_Assignment:_
Where in the entries below does "LIST" appear? Copy every line that has it.

Electronic design automation data:
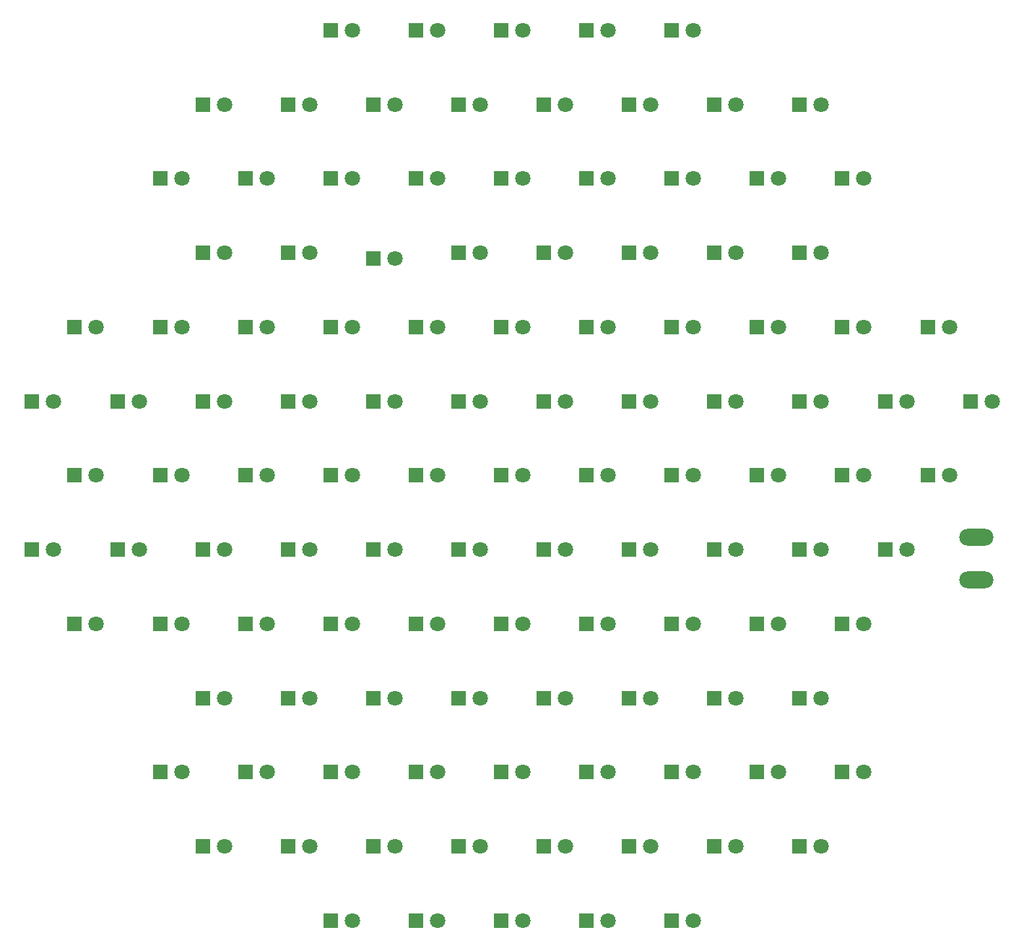
<source format=gbs>
G04 #@! TF.GenerationSoftware,KiCad,Pcbnew,7.0.5-7.0.5~ubuntu20.04.1*
G04 #@! TF.CreationDate,2023-12-18T21:42:52-03:00*
G04 #@! TF.ProjectId,LEDS,4c454453-2e6b-4696-9361-645f70636258,rev?*
G04 #@! TF.SameCoordinates,Original*
G04 #@! TF.FileFunction,Soldermask,Bot*
G04 #@! TF.FilePolarity,Negative*
%FSLAX46Y46*%
G04 Gerber Fmt 4.6, Leading zero omitted, Abs format (unit mm)*
G04 Created by KiCad (PCBNEW 7.0.5-7.0.5~ubuntu20.04.1) date 2023-12-18 21:42:52*
%MOMM*%
%LPD*%
G01*
G04 APERTURE LIST*
%ADD10O,4.000000X2.000000*%
%ADD11R,1.800000X1.800000*%
%ADD12C,1.800000*%
G04 APERTURE END LIST*
D10*
X155750000Y-112250000D03*
X155750000Y-107250000D03*
D11*
X65000000Y-143500000D03*
D12*
X67540000Y-143500000D03*
D11*
X50000000Y-100000000D03*
D12*
X52540000Y-100000000D03*
D11*
X115000000Y-108700000D03*
D12*
X117540000Y-108700000D03*
D11*
X100000000Y-100000000D03*
D12*
X102540000Y-100000000D03*
D11*
X85000000Y-143500000D03*
D12*
X87540000Y-143500000D03*
D11*
X120000000Y-47800000D03*
D12*
X122540000Y-47800000D03*
D11*
X60000000Y-65200000D03*
D12*
X62540000Y-65200000D03*
D11*
X75000000Y-108700000D03*
D12*
X77540000Y-108700000D03*
D11*
X75000000Y-73900000D03*
D12*
X77540000Y-73900000D03*
D11*
X80000000Y-152200000D03*
D12*
X82540000Y-152200000D03*
D11*
X80000000Y-134800000D03*
D12*
X82540000Y-134800000D03*
D11*
X90000000Y-117400000D03*
D12*
X92540000Y-117400000D03*
D11*
X95000000Y-73900000D03*
D12*
X97540000Y-73900000D03*
D11*
X135000000Y-143500000D03*
D12*
X137540000Y-143500000D03*
D11*
X55000000Y-91300000D03*
D12*
X57540000Y-91300000D03*
D11*
X70000000Y-100000000D03*
D12*
X72540000Y-100000000D03*
D11*
X50000000Y-117400000D03*
D12*
X52540000Y-117400000D03*
D11*
X150000000Y-82600000D03*
D12*
X152540000Y-82600000D03*
D11*
X125000000Y-91300000D03*
D12*
X127540000Y-91300000D03*
D11*
X90000000Y-100000000D03*
D12*
X92540000Y-100000000D03*
D11*
X85000000Y-91300000D03*
D12*
X87540000Y-91300000D03*
D11*
X120000000Y-152200000D03*
D12*
X122540000Y-152200000D03*
D11*
X115000000Y-56500000D03*
D12*
X117540000Y-56500000D03*
D11*
X95000000Y-56500000D03*
D12*
X97540000Y-56500000D03*
D11*
X90000000Y-47800000D03*
D12*
X92540000Y-47800000D03*
D11*
X60000000Y-117400000D03*
D12*
X62540000Y-117400000D03*
D11*
X130000000Y-117400000D03*
D12*
X132540000Y-117400000D03*
D11*
X145000000Y-91300000D03*
D12*
X147540000Y-91300000D03*
D11*
X50000000Y-82600000D03*
D12*
X52540000Y-82600000D03*
D11*
X110000000Y-82600000D03*
D12*
X112540000Y-82600000D03*
D11*
X125000000Y-126100000D03*
D12*
X127540000Y-126100000D03*
D11*
X65000000Y-126100000D03*
D12*
X67540000Y-126100000D03*
D11*
X65000000Y-73900000D03*
D12*
X67540000Y-73900000D03*
D11*
X105000000Y-108700000D03*
D12*
X107540000Y-108700000D03*
D11*
X110000000Y-152200000D03*
D12*
X112540000Y-152200000D03*
D11*
X110000000Y-47800000D03*
D12*
X112540000Y-47800000D03*
D11*
X70000000Y-117400000D03*
D12*
X72540000Y-117400000D03*
D11*
X75000000Y-91300000D03*
D12*
X77540000Y-91300000D03*
D11*
X85000000Y-126100000D03*
D12*
X87540000Y-126100000D03*
D11*
X120000000Y-134800000D03*
D12*
X122540000Y-134800000D03*
D11*
X90000000Y-134800000D03*
D12*
X92540000Y-134800000D03*
D11*
X65000000Y-91300000D03*
D12*
X67540000Y-91300000D03*
D11*
X80000000Y-82600000D03*
D12*
X82540000Y-82600000D03*
D11*
X105000000Y-91300000D03*
D12*
X107540000Y-91300000D03*
D11*
X80000000Y-65200000D03*
D12*
X82540000Y-65200000D03*
D11*
X125000000Y-73900000D03*
D12*
X127540000Y-73900000D03*
D11*
X110000000Y-65200000D03*
D12*
X112540000Y-65200000D03*
D11*
X110000000Y-100000000D03*
D12*
X112540000Y-100000000D03*
D11*
X125000000Y-143500000D03*
D12*
X127540000Y-143500000D03*
D11*
X100000000Y-117400000D03*
D12*
X102540000Y-117400000D03*
D11*
X55000000Y-108700000D03*
D12*
X57540000Y-108700000D03*
D11*
X45000000Y-108700000D03*
D12*
X47540000Y-108700000D03*
D11*
X65000000Y-108700000D03*
D12*
X67540000Y-108700000D03*
D11*
X85000000Y-56500000D03*
D12*
X87540000Y-56500000D03*
D11*
X115000000Y-91300000D03*
D12*
X117540000Y-91300000D03*
D11*
X120000000Y-65200000D03*
D12*
X122540000Y-65200000D03*
D11*
X130000000Y-100000000D03*
D12*
X132540000Y-100000000D03*
D11*
X60000000Y-100000000D03*
D12*
X62540000Y-100000000D03*
D11*
X70000000Y-134800000D03*
D12*
X72540000Y-134800000D03*
D11*
X75000000Y-126100000D03*
D12*
X77540000Y-126100000D03*
D11*
X115000000Y-126100000D03*
D12*
X117540000Y-126100000D03*
D11*
X100000000Y-65200000D03*
D12*
X102540000Y-65200000D03*
D11*
X95000000Y-91300000D03*
D12*
X97540000Y-91300000D03*
D11*
X140000000Y-82600000D03*
D12*
X142540000Y-82600000D03*
D11*
X70000000Y-82600000D03*
D12*
X72540000Y-82600000D03*
D11*
X90000000Y-65200000D03*
D12*
X92540000Y-65200000D03*
D11*
X135000000Y-91300000D03*
D12*
X137540000Y-91300000D03*
D11*
X80000000Y-47800000D03*
D12*
X82540000Y-47800000D03*
D11*
X110000000Y-117400000D03*
D12*
X112540000Y-117400000D03*
D11*
X125000000Y-108700000D03*
D12*
X127540000Y-108700000D03*
D11*
X60000000Y-134800000D03*
D12*
X62540000Y-134800000D03*
D11*
X120000000Y-100000000D03*
D12*
X122540000Y-100000000D03*
D11*
X130000000Y-65200000D03*
D12*
X132540000Y-65200000D03*
D11*
X115000000Y-143500000D03*
D12*
X117540000Y-143500000D03*
D11*
X100000000Y-134800000D03*
D12*
X102540000Y-134800000D03*
D11*
X135000000Y-73900000D03*
D12*
X137540000Y-73900000D03*
D11*
X135000000Y-56500000D03*
D12*
X137540000Y-56500000D03*
D11*
X110000000Y-134800000D03*
D12*
X112540000Y-134800000D03*
D11*
X60000000Y-82600000D03*
D12*
X62540000Y-82600000D03*
D11*
X90000000Y-152200000D03*
D12*
X92540000Y-152200000D03*
D11*
X105000000Y-126100000D03*
D12*
X107540000Y-126100000D03*
D11*
X75000000Y-56500000D03*
D12*
X77540000Y-56500000D03*
D11*
X115000000Y-73900000D03*
D12*
X117540000Y-73900000D03*
D11*
X140000000Y-134800000D03*
D12*
X142540000Y-134800000D03*
D11*
X120000000Y-117400000D03*
D12*
X122540000Y-117400000D03*
D11*
X80000000Y-117400000D03*
D12*
X82540000Y-117400000D03*
D11*
X130000000Y-82600000D03*
D12*
X132540000Y-82600000D03*
D11*
X95000000Y-126100000D03*
D12*
X97540000Y-126100000D03*
D11*
X85000000Y-74550000D03*
D12*
X87540000Y-74550000D03*
D11*
X75000000Y-143500000D03*
D12*
X77540000Y-143500000D03*
D11*
X100000000Y-47800000D03*
D12*
X102540000Y-47800000D03*
D11*
X100000000Y-82600000D03*
D12*
X102540000Y-82600000D03*
D11*
X65000000Y-56500000D03*
D12*
X67540000Y-56500000D03*
D11*
X105000000Y-56500000D03*
D12*
X107540000Y-56500000D03*
D11*
X140000000Y-100000000D03*
D12*
X142540000Y-100000000D03*
D11*
X135000000Y-108700000D03*
D12*
X137540000Y-108700000D03*
D11*
X150000000Y-100000000D03*
D12*
X152540000Y-100000000D03*
D11*
X100000000Y-152200000D03*
D12*
X102540000Y-152200000D03*
D11*
X70000000Y-65200000D03*
D12*
X72540000Y-65200000D03*
D11*
X155000000Y-91300000D03*
D12*
X157540000Y-91300000D03*
D11*
X130000000Y-134800000D03*
D12*
X132540000Y-134800000D03*
D11*
X80000000Y-100000000D03*
D12*
X82540000Y-100000000D03*
D11*
X85000000Y-108700000D03*
D12*
X87540000Y-108700000D03*
D11*
X145000000Y-108700000D03*
D12*
X147540000Y-108700000D03*
D11*
X125000000Y-56500000D03*
D12*
X127540000Y-56500000D03*
D11*
X90000000Y-82600000D03*
D12*
X92540000Y-82600000D03*
D11*
X140000000Y-117400000D03*
D12*
X142540000Y-117400000D03*
D11*
X120000000Y-82600000D03*
D12*
X122540000Y-82600000D03*
D11*
X45000000Y-91300000D03*
D12*
X47540000Y-91300000D03*
D11*
X140000000Y-65200000D03*
D12*
X142540000Y-65200000D03*
D11*
X95000000Y-143500000D03*
D12*
X97540000Y-143500000D03*
D11*
X105000000Y-73900000D03*
D12*
X107540000Y-73900000D03*
D11*
X135000000Y-126100000D03*
D12*
X137540000Y-126100000D03*
D11*
X95000000Y-108700000D03*
D12*
X97540000Y-108700000D03*
D11*
X105000000Y-143500000D03*
D12*
X107540000Y-143500000D03*
M02*

</source>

_Answer space:_
G04 APERTURE LIST*
G04 APERTURE END LIST*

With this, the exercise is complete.